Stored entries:
*** Begin section ***

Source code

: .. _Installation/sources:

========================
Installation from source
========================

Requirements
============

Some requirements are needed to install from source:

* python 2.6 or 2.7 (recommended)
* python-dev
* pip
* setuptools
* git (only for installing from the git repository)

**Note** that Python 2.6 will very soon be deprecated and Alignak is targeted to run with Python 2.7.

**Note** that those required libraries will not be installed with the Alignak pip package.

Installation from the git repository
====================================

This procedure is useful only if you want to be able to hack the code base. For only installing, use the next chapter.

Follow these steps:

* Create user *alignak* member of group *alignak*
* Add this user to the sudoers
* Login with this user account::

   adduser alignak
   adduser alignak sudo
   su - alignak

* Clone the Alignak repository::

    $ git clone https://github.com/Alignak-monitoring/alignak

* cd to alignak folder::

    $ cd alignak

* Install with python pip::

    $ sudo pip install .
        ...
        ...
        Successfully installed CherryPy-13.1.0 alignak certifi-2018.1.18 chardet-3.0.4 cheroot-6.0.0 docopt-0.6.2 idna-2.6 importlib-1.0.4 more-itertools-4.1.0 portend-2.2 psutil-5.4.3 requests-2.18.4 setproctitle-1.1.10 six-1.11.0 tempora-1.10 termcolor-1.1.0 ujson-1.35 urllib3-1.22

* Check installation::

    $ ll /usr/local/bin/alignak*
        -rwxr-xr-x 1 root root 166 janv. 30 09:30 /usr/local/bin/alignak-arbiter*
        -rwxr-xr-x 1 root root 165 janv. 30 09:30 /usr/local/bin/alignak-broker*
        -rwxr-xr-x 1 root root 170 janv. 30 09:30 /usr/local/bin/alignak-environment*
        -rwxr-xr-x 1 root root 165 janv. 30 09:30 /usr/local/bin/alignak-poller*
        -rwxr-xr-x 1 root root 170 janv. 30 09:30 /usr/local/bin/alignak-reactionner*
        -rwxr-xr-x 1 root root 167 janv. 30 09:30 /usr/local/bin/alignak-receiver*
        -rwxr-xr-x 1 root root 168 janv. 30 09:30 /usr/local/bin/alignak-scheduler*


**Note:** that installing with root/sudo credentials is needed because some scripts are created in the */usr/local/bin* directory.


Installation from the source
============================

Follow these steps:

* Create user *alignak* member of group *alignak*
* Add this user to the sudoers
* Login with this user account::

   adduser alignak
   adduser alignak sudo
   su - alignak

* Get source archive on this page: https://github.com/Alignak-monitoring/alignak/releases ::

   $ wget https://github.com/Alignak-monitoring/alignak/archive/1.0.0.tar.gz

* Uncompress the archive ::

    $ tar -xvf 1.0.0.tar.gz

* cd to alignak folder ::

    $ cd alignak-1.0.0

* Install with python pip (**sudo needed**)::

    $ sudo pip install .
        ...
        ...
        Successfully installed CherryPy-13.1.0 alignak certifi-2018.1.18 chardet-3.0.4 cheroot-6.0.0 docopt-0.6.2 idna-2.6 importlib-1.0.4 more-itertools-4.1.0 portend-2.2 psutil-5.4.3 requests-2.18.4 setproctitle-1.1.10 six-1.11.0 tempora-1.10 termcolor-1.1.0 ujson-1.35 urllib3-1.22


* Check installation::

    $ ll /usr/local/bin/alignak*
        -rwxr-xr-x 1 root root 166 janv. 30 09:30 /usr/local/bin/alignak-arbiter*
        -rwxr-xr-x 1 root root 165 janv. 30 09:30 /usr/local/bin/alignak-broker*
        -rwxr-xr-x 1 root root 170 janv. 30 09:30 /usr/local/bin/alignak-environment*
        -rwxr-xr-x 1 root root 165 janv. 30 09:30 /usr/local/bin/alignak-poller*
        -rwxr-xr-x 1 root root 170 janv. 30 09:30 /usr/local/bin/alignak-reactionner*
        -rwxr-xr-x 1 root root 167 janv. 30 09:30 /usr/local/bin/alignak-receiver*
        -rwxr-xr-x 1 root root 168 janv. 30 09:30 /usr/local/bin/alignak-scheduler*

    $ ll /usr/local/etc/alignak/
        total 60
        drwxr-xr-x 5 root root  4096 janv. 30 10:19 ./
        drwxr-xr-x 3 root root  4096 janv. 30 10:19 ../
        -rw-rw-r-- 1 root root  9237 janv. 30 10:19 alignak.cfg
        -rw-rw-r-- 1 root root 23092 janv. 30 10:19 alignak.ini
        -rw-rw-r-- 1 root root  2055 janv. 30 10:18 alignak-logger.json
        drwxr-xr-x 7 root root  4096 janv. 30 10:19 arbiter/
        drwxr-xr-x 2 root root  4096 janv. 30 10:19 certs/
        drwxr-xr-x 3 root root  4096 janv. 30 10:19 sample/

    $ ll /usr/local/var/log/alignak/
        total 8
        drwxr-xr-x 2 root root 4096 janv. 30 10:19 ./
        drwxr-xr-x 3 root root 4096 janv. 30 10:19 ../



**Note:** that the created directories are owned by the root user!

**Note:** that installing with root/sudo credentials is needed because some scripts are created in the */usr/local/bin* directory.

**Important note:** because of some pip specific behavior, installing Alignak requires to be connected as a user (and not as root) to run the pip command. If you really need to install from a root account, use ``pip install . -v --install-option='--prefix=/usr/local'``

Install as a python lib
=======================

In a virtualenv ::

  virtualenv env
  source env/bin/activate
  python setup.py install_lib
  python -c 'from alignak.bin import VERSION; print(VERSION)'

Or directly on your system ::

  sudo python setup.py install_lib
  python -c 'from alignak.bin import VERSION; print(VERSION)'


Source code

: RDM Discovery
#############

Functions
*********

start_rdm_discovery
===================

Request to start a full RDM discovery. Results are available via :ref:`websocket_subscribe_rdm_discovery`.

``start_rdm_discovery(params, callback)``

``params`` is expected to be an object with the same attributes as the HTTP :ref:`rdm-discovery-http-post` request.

*** End section ***

_Goal of the exercise_
Please repeat the records so that each one reads exactly as it does above.

_Reply to the exercise_
Source code

: .. _Installation/sources:

========================
Installation from source
========================

Requirements
============

Some requirements are needed to install from source:

* python 2.6 or 2.7 (recommended)
* python-dev
* pip
* setuptools
* git (only for installing from the git repository)

**Note** that Python 2.6 will very soon be deprecated and Alignak is targeted to run with Python 2.7.

**Note** that those required libraries will not be installed with the Alignak pip package.

Installation from the git repository
====================================

This procedure is useful only if you want to be able to hack the code base. For only installing, use the next chapter.

Follow these steps:

* Create user *alignak* member of group *alignak*
* Add this user to the sudoers
* Login with this user account::

   adduser alignak
   adduser alignak sudo
   su - alignak

* Clone the Alignak repository::

    $ git clone https://github.com/Alignak-monitoring/alignak

* cd to alignak folder::

    $ cd alignak

* Install with python pip::

    $ sudo pip install .
        ...
        ...
        Successfully installed CherryPy-13.1.0 alignak certifi-2018.1.18 chardet-3.0.4 cheroot-6.0.0 docopt-0.6.2 idna-2.6 importlib-1.0.4 more-itertools-4.1.0 portend-2.2 psutil-5.4.3 requests-2.18.4 setproctitle-1.1.10 six-1.11.0 tempora-1.10 termcolor-1.1.0 ujson-1.35 urllib3-1.22

* Check installation::

    $ ll /usr/local/bin/alignak*
        -rwxr-xr-x 1 root root 166 janv. 30 09:30 /usr/local/bin/alignak-arbiter*
        -rwxr-xr-x 1 root root 165 janv. 30 09:30 /usr/local/bin/alignak-broker*
        -rwxr-xr-x 1 root root 170 janv. 30 09:30 /usr/local/bin/alignak-environment*
        -rwxr-xr-x 1 root root 165 janv. 30 09:30 /usr/local/bin/alignak-poller*
        -rwxr-xr-x 1 root root 170 janv. 30 09:30 /usr/local/bin/alignak-reactionner*
        -rwxr-xr-x 1 root root 167 janv. 30 09:30 /usr/local/bin/alignak-receiver*
        -rwxr-xr-x 1 root root 168 janv. 30 09:30 /usr/local/bin/alignak-scheduler*


**Note:** that installing with root/sudo credentials is needed because some scripts are created in the */usr/local/bin* directory.


Installation from the source
============================

Follow these steps:

* Create user *alignak* member of group *alignak*
* Add this user to the sudoers
* Login with this user account::

   adduser alignak
   adduser alignak sudo
   su - alignak

* Get source archive on this page: https://github.com/Alignak-monitoring/alignak/releases ::

   $ wget https://github.com/Alignak-monitoring/alignak/archive/1.0.0.tar.gz

* Uncompress the archive ::

    $ tar -xvf 1.0.0.tar.gz

* cd to alignak folder ::

    $ cd alignak-1.0.0

* Install with python pip (**sudo needed**)::

    $ sudo pip install .
        ...
        ...
        Successfully installed CherryPy-13.1.0 alignak certifi-2018.1.18 chardet-3.0.4 cheroot-6.0.0 docopt-0.6.2 idna-2.6 importlib-1.0.4 more-itertools-4.1.0 portend-2.2 psutil-5.4.3 requests-2.18.4 setproctitle-1.1.10 six-1.11.0 tempora-1.10 termcolor-1.1.0 ujson-1.35 urllib3-1.22


* Check installation::

    $ ll /usr/local/bin/alignak*
        -rwxr-xr-x 1 root root 166 janv. 30 09:30 /usr/local/bin/alignak-arbiter*
        -rwxr-xr-x 1 root root 165 janv. 30 09:30 /usr/local/bin/alignak-broker*
        -rwxr-xr-x 1 root root 170 janv. 30 09:30 /usr/local/bin/alignak-environment*
        -rwxr-xr-x 1 root root 165 janv. 30 09:30 /usr/local/bin/alignak-poller*
        -rwxr-xr-x 1 root root 170 janv. 30 09:30 /usr/local/bin/alignak-reactionner*
        -rwxr-xr-x 1 root root 167 janv. 30 09:30 /usr/local/bin/alignak-receiver*
        -rwxr-xr-x 1 root root 168 janv. 30 09:30 /usr/local/bin/alignak-scheduler*

    $ ll /usr/local/etc/alignak/
        total 60
        drwxr-xr-x 5 root root  4096 janv. 30 10:19 ./
        drwxr-xr-x 3 root root  4096 janv. 30 10:19 ../
        -rw-rw-r-- 1 root root  9237 janv. 30 10:19 alignak.cfg
        -rw-rw-r-- 1 root root 23092 janv. 30 10:19 alignak.ini
        -rw-rw-r-- 1 root root  2055 janv. 30 10:18 alignak-logger.json
        drwxr-xr-x 7 root root  4096 janv. 30 10:19 arbiter/
        drwxr-xr-x 2 root root  4096 janv. 30 10:19 certs/
        drwxr-xr-x 3 root root  4096 janv. 30 10:19 sample/

    $ ll /usr/local/var/log/alignak/
        total 8
        drwxr-xr-x 2 root root 4096 janv. 30 10:19 ./
        drwxr-xr-x 3 root root 4096 janv. 30 10:19 ../



**Note:** that the created directories are owned by the root user!

**Note:** that installing with root/sudo credentials is needed because some scripts are created in the */usr/local/bin* directory.

**Important note:** because of some pip specific behavior, installing Alignak requires to be connected as a user (and not as root) to run the pip command. If you really need to install from a root account, use ``pip install . -v --install-option='--prefix=/usr/local'``

Install as a python lib
=======================

In a virtualenv ::

  virtualenv env
  source env/bin/activate
  python setup.py install_lib
  python -c 'from alignak.bin import VERSION; print(VERSION)'

Or directly on your system ::

  sudo python setup.py install_lib
  python -c 'from alignak.bin import VERSION; print(VERSION)'


Source code

: RDM Discovery
#############

Functions
*********

start_rdm_discovery
===================

Request to start a full RDM discovery. Results are available via :ref:`websocket_subscribe_rdm_discovery`.

``start_rdm_discovery(params, callback)``

``params`` is expected to be an object with the same attributes as the HTTP :ref:`rdm-discovery-http-post` request.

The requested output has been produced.